12.11.18 Kraken zur Vorspeise?

Seit 20 Jahren versuchen verschiedene wissenschaftliche Einrichtungen Kraken zu züchten. Auch das Ozeanografische Institut Spaniens (IEO) mit seinen Niederlassungen in Tenerife und Vigo widmet sich diesem enorm komplexen Thema.

achtfüssiger Geselle – Octopus vulgaris – Gemeiner Krake

Am vergangenen Donnerstag vermeldete nun das IEO den Durchbruch bei der Krakenzucht! Sogar einen „bevorzugten“ Partner bei der Arbeit mit neu auszuschreibenden Patenten habe man mit der Firma „Nueva Pescanova“ gefunden (leider fand ich keine Kommentare über die Tatsache, dass das IEO so lange mit öffentlichen Mitteln geforscht hat, und jetzt ein Patent an eine private Firma vergibt).

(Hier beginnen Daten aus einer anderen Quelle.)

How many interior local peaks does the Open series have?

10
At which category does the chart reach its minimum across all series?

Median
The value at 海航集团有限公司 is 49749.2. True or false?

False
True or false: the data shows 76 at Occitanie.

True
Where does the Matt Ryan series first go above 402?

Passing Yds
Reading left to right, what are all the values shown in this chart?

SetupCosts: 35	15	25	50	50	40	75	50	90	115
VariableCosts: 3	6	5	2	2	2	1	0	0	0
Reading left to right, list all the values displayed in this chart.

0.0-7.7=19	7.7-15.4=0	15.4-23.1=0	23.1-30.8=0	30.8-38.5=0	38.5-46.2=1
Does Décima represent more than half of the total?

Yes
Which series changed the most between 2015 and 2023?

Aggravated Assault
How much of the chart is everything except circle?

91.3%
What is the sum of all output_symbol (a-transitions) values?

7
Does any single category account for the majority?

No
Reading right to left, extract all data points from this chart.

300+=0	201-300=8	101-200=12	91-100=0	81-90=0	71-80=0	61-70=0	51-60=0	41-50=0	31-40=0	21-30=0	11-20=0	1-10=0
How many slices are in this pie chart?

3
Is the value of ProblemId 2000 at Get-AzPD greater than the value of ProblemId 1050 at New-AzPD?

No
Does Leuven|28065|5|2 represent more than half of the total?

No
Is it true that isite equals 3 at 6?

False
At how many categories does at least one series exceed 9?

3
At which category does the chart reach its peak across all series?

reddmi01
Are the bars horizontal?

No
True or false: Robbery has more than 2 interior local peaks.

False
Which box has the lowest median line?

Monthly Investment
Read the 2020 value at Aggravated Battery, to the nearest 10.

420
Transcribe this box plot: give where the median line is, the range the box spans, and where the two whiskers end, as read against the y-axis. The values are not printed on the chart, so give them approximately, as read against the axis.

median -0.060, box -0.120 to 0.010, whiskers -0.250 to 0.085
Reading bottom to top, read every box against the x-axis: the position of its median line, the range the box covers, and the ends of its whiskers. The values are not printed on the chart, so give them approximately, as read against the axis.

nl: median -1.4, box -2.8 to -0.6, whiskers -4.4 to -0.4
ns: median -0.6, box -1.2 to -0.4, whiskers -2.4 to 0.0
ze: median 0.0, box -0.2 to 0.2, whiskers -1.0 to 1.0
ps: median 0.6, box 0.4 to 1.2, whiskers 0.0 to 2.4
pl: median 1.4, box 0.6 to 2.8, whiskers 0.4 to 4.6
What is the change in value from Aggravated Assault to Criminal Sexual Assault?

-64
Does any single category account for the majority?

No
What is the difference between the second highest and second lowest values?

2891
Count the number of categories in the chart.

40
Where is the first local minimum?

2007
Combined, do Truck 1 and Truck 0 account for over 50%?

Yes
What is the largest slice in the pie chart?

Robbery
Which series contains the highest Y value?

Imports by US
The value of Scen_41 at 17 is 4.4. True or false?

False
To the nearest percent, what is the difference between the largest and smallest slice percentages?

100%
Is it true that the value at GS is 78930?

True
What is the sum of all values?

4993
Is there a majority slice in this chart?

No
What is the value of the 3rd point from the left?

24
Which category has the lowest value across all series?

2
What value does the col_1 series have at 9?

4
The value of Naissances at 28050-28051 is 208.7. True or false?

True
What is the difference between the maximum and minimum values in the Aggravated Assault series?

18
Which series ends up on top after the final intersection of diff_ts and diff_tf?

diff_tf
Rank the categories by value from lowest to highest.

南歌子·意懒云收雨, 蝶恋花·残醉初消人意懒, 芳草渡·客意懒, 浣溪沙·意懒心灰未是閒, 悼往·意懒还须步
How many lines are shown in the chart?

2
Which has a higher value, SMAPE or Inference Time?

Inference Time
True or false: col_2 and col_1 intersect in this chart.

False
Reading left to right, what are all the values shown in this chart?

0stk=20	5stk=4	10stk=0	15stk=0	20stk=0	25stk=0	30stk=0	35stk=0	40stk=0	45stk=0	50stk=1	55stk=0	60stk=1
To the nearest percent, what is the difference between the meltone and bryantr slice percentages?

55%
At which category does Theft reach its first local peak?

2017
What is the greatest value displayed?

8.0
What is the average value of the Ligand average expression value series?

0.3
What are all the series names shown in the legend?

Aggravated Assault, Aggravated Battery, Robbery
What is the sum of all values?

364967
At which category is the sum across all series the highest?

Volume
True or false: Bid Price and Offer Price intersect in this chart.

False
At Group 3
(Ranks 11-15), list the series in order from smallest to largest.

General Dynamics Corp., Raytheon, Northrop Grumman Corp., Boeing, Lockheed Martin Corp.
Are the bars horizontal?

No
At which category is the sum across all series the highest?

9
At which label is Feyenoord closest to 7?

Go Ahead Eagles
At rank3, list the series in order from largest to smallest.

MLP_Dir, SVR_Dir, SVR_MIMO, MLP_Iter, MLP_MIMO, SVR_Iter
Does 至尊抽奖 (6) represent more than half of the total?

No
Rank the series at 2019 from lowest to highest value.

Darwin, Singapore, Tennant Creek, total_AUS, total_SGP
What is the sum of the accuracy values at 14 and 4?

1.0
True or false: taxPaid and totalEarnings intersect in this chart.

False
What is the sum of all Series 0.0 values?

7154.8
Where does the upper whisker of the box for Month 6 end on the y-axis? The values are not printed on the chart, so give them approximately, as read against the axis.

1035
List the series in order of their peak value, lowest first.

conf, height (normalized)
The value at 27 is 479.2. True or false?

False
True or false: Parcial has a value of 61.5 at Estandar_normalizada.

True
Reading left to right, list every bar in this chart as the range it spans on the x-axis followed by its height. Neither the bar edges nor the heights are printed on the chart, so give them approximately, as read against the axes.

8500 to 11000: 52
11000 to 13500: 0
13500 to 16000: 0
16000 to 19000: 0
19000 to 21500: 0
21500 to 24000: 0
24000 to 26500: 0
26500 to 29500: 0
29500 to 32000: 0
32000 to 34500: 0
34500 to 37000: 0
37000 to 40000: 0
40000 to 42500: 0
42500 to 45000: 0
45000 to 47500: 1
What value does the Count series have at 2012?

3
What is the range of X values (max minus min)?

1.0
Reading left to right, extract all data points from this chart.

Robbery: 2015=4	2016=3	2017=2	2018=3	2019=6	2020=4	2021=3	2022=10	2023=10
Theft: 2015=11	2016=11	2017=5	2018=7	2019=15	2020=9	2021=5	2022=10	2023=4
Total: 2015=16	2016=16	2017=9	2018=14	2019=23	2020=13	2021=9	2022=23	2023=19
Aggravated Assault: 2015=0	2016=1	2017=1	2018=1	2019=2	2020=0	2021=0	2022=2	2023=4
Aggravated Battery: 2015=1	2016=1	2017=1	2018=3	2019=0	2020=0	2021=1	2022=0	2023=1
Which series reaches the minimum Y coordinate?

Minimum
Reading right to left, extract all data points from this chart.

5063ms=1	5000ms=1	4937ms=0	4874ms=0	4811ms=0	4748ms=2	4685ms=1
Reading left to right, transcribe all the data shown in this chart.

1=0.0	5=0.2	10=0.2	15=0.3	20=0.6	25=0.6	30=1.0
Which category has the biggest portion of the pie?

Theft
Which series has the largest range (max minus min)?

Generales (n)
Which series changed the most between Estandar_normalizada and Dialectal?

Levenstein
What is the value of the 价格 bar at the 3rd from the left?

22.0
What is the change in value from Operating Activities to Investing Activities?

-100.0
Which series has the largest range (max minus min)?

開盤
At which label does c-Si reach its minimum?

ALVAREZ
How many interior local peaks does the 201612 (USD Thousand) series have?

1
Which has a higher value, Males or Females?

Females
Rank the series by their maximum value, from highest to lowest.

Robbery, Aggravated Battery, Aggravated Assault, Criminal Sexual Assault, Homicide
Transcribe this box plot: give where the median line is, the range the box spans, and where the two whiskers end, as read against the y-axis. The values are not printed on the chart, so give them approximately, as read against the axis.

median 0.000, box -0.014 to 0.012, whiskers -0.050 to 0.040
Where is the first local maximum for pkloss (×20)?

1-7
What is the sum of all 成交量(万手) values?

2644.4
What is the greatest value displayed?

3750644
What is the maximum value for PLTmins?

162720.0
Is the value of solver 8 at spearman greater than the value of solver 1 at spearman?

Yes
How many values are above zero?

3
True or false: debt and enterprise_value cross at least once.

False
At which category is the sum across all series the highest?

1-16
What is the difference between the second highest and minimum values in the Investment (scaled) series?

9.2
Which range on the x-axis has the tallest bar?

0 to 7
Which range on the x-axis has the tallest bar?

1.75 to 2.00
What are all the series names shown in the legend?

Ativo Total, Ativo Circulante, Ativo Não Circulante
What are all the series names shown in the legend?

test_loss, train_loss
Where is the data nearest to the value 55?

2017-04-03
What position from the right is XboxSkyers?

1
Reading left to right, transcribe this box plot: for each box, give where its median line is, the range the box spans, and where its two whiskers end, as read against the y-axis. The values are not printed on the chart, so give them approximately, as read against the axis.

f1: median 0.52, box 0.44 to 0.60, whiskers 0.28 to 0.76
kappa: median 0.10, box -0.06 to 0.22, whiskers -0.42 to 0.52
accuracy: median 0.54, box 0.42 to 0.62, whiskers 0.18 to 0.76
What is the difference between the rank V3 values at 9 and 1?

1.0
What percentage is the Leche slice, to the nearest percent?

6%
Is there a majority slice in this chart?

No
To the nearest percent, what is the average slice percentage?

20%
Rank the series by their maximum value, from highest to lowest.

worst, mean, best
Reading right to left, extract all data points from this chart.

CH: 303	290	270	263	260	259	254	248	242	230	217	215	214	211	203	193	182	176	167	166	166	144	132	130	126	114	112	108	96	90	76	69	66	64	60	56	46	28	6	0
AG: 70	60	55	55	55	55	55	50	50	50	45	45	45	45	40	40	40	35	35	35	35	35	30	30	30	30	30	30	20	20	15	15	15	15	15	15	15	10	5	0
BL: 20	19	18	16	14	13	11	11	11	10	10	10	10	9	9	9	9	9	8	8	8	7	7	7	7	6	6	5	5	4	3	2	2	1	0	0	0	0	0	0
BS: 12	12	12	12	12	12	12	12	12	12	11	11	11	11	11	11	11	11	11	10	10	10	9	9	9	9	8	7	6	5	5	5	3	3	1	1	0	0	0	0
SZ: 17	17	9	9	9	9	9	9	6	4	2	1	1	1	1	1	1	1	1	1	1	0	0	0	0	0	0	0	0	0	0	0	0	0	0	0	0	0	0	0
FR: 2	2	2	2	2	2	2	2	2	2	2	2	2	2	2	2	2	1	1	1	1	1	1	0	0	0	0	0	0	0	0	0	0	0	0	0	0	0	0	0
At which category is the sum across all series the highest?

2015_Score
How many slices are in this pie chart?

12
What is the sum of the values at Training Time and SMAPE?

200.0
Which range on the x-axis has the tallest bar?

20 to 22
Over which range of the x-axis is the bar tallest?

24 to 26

Abgesehen davon, dass Kraken – natürlich je nach Zubereitung – sehr gut schmecken, haben sie einige Vorzüge, die sie generell als zukünftige Nahrungsgrundlage für den Menschen empfehlen, ja sogar in eine Pole Position für wirtschaftlich denkende Menschen bringen:

Langarmiger Krake

1) Sie wachsen sehr schnell. Kraken erreichen ihre Fortpflanzungsphase bereits nach 9 Monaten und sterben in aller Regel nach einem Jahr. Schnelles Wachstum ist insofern von Vorteil, dass sich weniger Schadstoffe im Organismus anreichern und auch Parasiten weniger Chancen haben, sich einzunisten. Nicht wie Tümmler

2) Kraken fressen wirklich beinahe alles, von Krebsen über Muscheln und Schnecken zu Fischen, auch gerne in Form von Resten … Noch im Oktober haben wir bei einer Tümpelsafari einen Kraken an einer toten Muräne fressen sehen.

mit allen 8 Füssen auf dem Boden

3) Im Gegensatz zu den meisten anderen Organismen, setzen Kraken viel mehr von ihrer Nahrung in eigenes Körpergewicht um. Generell geht man davon aus, dass innerhalb der Nahrungskette von einer Stufe zur nächsten 90 % der aufgenommenen Beute in Form von Bewegungsenergie und anderen „verloren geht“. Ein Schwarm mit 100 Kilo Makrelen reicht also gerade mal für das Heranwachsen von einem Bonito mit 10 Kilogramm, bildlich gesprochen. Der Krake setzt dagegen bis zu 67 % seiner Beute in eigene Körpermasse um. Jeder Züchter von Goldbrassen, die durch Zugabe von Soja und anderen Beimischungen in ihrem Futter in den hiesigen Anlagen auf eine Umsatzrate von 33 % „gepuscht“ werden, freut sich bei solchen Bedingungen.

4) Wie gesagt, man kann sie lecker zubereiten. Es gibt also einen Absatzmarkt.

5) Die weltweiten Fänge haben nach Anlandungen von bis zu 100.000 Tonnen in den 70ern stark nachgelassen und sich seit 2010 bei etwa 40.000 eingependelt. Es besteht Nachfrage.

Krake im Detail

Leider bewegte sich die Ausbeute zur Zeit in nicht nutzbaren Massstäben. Bisher sammelt man grosse, bereits befruchtete Weibchen und wartet auf deren Eiablage. Die Eier werden meist im September auf dem Boden befestigt und „bebrütet“. In der 25 – 65 Tage dauernden Brutphase nimmt das Weibchen meist keine Nahrung mehr auf und stirbt danach an Erschöpfung. Die Larven bewegen sich 40 Tage frei im Wasser und ernähren sich zuerst von winzigem Zooplankton (Rotiferen), dann von grösserem Zooplankton (Copepoden), um mit einer Grösse von 12 mm auf den Boden herabzusinken und per Definition zum Jungtier befördert zu werden. Die Larvenphase war bisher besonders problematisch, da von etwa 200.000 Eiern nur wenige Larven überleben und am Ende aus einem Gelege nur statistisch 0,1 Kraken (Tendenz steigend ;-)) erwachsen sind.

nicht mit dem Tintenfisch verwechseln!

So ist die Meldung vom Donnerstag schon eine kleine Sensation, die nach der Meinung von Gomera Vive einen Tusch verdient.

Beim IEO Tenerife angefragt, hab ich erfahren, dass weiterhin ein langer Weg bis zur kompletten Aufzucht von Kraken zu gehen ist. Allerdings ist wohl unter Laborbedingungen die Überlebensrate der Larven deutlich besser geworden. „Gefeiert wird später“, hiess es.

Wir dürfen aber guter Dinge sein, was die zukünftigen Rationen von „Pulpo a la Gallega“ angeht.